_Study text_.
09:30 - 10:30, September 1, 2023 (Friday)
Room 515, Cosmology Building, National Taiwan University + Cisco WebEx, Physical+Online Seminar
(實體+線上演講 台灣大學次震宇宙館515研討室+ Cisco WebEx)
Coupling Gating to Ion Permeation in the Pore of the CLC Chloride Channel
Tsung-Yu Chen (University of California, Davis)

Abstract

The CLC molecular family consists of two functionally defined subfamilies of membrane proteins catalyzing the transport of ions across plasma membranes: the CLC chloride channel subfamily and the CLC chloride-proton antiporter subfamily. CLC-0 (expressed in the Torpedo electric organ), CLC-1 (expressed in mammalian skeletal muscles) and CLC-2 (ubiquitously expressed in various mammalian cells) are chloride channels, in which the opening and closing (referred to as “gating”) of the channels have been thought to couple to the ion permeation through the pore. Although CLC-0 is not a mammalian channel, the functional properties of this Torpedo chloride channel are the best studied among all CLC molecules. CLC-0 is known to have two types of channel gating mechanisms: the fast gating and the slow gating (also called inactivation gating). The structural basis of the fast gating is thought to result from a competition of the permeant ion with the channel gate (the negatively charged glutamate sidechain) for a chloride-binding site in the pore. The structural basis of the slow gating, however, is still not understood. I will present some of our experiments and discuss how ion permeation in CLC channels controls the fast- and the slow-gating, and how chloride-proton transports across these molecules may be related to the gating of the channel.

_Data for review_.
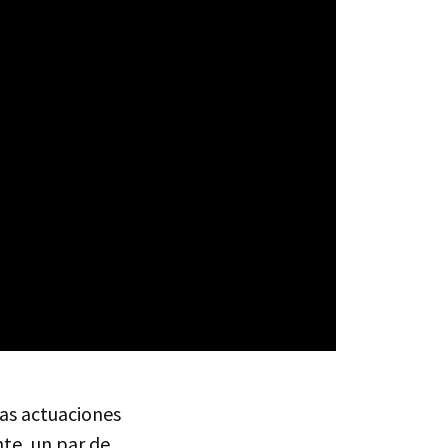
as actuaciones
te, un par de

--

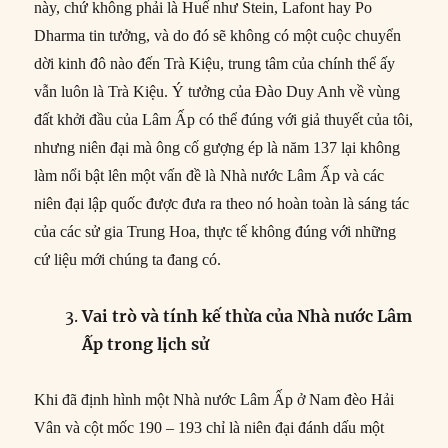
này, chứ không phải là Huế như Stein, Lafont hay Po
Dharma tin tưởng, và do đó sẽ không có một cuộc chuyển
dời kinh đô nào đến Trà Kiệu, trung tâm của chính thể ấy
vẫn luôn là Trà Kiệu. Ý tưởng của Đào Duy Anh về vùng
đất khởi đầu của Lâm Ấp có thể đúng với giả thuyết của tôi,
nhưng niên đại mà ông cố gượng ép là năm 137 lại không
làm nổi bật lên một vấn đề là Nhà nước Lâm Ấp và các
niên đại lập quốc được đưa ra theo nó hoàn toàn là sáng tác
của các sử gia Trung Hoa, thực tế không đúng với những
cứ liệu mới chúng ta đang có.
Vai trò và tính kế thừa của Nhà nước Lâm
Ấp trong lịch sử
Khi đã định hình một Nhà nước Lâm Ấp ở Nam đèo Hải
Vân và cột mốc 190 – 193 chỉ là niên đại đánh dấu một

_Directions_.
A. Translate this sentence from the CLC seminar text into Spanish: "CLC-0 is known to have two types of channel gating mechanisms: the fast gating and the slow gating (also called inactivation gating)."
B. According to the CLC seminar text, in what tissue is CLC-1 expressed?
C. Rewrite the part of the CLC seminar text that opens with the words containing "Room 515, Cosmology" and closes with "of California, Davis)", substituting "Zoom" for "Cisco WebEx" throughout.

_Answers by item_.
A. Se sabe que CLC-0 tiene dos tipos de mecanismos de compuerta del canal: la compuerta rápida y la compuerta lenta (también llamada compuerta de inactivación).

B. In mammalian skeletal muscles.

C.
Room 515, Cosmology Building, National Taiwan University + Zoom, Physical+Online Seminar
(實體+線上演講 台灣大學次震宇宙館515研討室+ Zoom)
Coupling Gating to Ion Permeation in the Pore of the CLC Chloride Channel
Tsung-Yu Chen (University of California, Davis)